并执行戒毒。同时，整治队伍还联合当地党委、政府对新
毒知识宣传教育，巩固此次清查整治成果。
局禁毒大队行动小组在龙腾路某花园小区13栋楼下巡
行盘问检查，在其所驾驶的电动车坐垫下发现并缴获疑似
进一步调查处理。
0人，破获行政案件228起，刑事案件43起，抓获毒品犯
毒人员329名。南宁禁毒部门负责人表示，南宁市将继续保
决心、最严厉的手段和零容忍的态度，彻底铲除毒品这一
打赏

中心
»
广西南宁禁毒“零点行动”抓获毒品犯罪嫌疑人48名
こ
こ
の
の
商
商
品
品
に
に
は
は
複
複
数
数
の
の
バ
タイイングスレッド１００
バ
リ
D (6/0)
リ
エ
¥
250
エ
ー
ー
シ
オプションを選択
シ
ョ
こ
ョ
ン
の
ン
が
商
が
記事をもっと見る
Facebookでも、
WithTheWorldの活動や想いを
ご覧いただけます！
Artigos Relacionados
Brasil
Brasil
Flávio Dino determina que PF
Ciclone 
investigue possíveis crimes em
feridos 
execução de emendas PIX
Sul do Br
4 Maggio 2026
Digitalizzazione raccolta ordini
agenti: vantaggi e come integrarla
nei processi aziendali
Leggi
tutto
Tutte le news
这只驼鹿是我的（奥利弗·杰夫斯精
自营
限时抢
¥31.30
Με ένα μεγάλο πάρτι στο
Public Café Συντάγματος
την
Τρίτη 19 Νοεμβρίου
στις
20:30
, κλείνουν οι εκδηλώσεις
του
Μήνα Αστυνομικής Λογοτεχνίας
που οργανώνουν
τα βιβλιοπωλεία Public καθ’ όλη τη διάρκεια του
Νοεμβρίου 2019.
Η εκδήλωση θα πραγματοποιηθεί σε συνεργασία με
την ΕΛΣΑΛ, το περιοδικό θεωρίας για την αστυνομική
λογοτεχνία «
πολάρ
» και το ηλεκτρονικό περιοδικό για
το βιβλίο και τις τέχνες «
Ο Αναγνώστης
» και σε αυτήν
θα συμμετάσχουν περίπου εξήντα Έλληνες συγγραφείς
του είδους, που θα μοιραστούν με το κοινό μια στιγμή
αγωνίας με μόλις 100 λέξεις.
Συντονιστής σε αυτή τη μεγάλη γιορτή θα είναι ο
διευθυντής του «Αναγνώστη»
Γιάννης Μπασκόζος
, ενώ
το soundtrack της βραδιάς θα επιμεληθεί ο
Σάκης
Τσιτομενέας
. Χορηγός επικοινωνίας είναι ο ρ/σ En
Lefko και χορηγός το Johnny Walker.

........

EXERCISE INSTRUCTIONS — List each line of the rows above that contains the string "είναι". Matching is case-sensitive.

EXERCISE SOLUTION —
Συντονιστής σε αυτή τη μεγάλη γιορτή θα είναι ο
. Χορηγός επικοινωνίας είναι ο ρ/σ En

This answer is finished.